Past Residents

Residents Map

Yasmina Haddad

Yasmina Haddad’s artistic practice is based on photography and sometimes extends to different media such as sculpture, sound and set design. Recent works focus on how different cultural expressions are inevitably connected and how this reciprocal impact manifests through esthetics. The subjects shown often derive from the fields of fashion and theatre, and are portrayed in stage-like situations. Somewhat artificial and glossy, isolated from their usual settings, they depict socio-cultural processes and recall the malaise of postmodern sensitivities.

Yasmina Haddad has exhibited work at Beirut Art Center; Liu Haisu Museum, Shanghai; and Kunsthalle Exnergasse, Vienna, among others.

Furen Dai

Furen Dai’s practice has focused largely on the economy of culture industry, and how languages lose function, usage, and history.

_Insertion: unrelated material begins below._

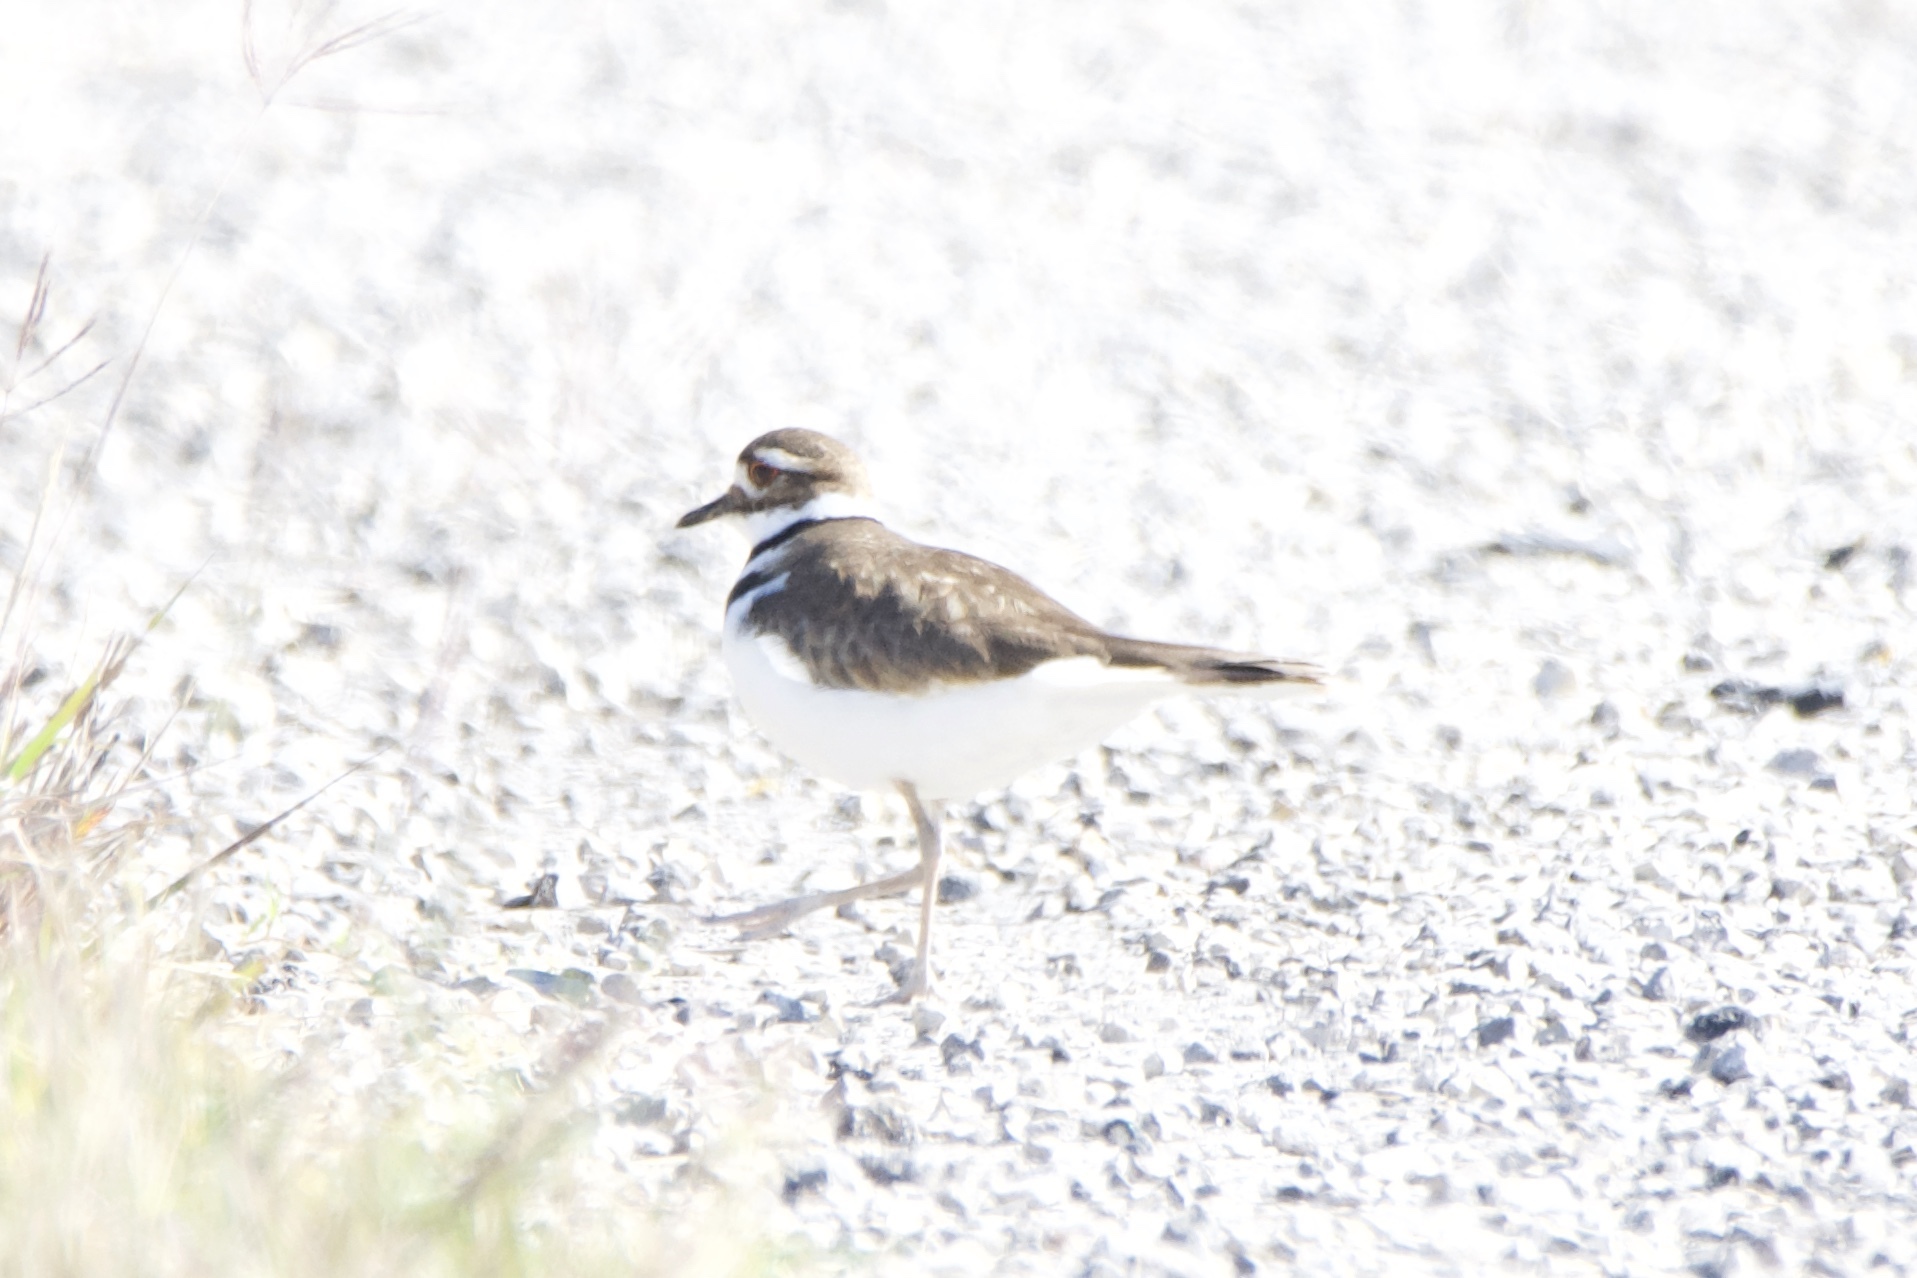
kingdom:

Dai’s hybrid art practice utilizes video, sound, sculpture, painting and collaboration. Her years as a professional translator and interest in linguistic studies have guided her artistic practice since 2015. She has been researching and developing the nearly extinct language of NüShu. The language, derived from Chinese characters, was created and used exclusively by women.

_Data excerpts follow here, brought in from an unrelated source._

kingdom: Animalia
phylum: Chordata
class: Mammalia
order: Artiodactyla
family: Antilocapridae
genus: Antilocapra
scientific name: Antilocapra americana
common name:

Furen Dai has exhibited work at the 13th Athens Digital Arts Festival, Greece; 2016 International Video Art Festival Now&After, Moscow, Russia; and Edinburgh Artists’ Moving Image Festival, Scotland, amongst other.

 

Allard van Hoorn

Allard van Hoorn investigates relationships to our environment incorporating the disciplines of architecture, design, music and dance. He visually, acoustically and spatially transcodes our usage and perception of cities and nature in order to question preconceptions and experiences of the spaces we live and work in. Through mapping and the subsequent re-ordering of embedded rituals, rules and routines in buildings and public spaces, he allows for reinterpretation of form and function taking into account the inherent impossibility of complete description of our world by manmade systems.

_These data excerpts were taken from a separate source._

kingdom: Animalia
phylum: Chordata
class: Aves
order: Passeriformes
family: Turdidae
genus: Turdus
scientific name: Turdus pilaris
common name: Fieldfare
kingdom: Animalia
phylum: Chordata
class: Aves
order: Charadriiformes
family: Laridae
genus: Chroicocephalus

Allard van Hoorn (Leiden, The Netherlands, 1968) has been shown at biennials in cities including Istanbul, Shenzen and Gwangju. His work has also been shown at the de Appel Arts Centre and Stedelijk Museum Amsterdam, Storefront for Art and Architecture, New York City; Pinakothek der Moderne, Zurich; the Moore Space, Miami; MoCA and Zendai MoMA, Shanghai; Art Rotterdam; Van Abbemuseum, Eindhoven; Gasworks, London; CCCB, Barcelona; Museu de Arte Moderna, Salvador; Museo de la Ciudad de México, the German Architectural Centre, Berlin and Contemporary Arts Center, Cincinnati. He currently collaborates as Outpost with OfficeUS, the official participation of the United States at the Venice Architectural Biennial. He tutors at the Architectural Association in London.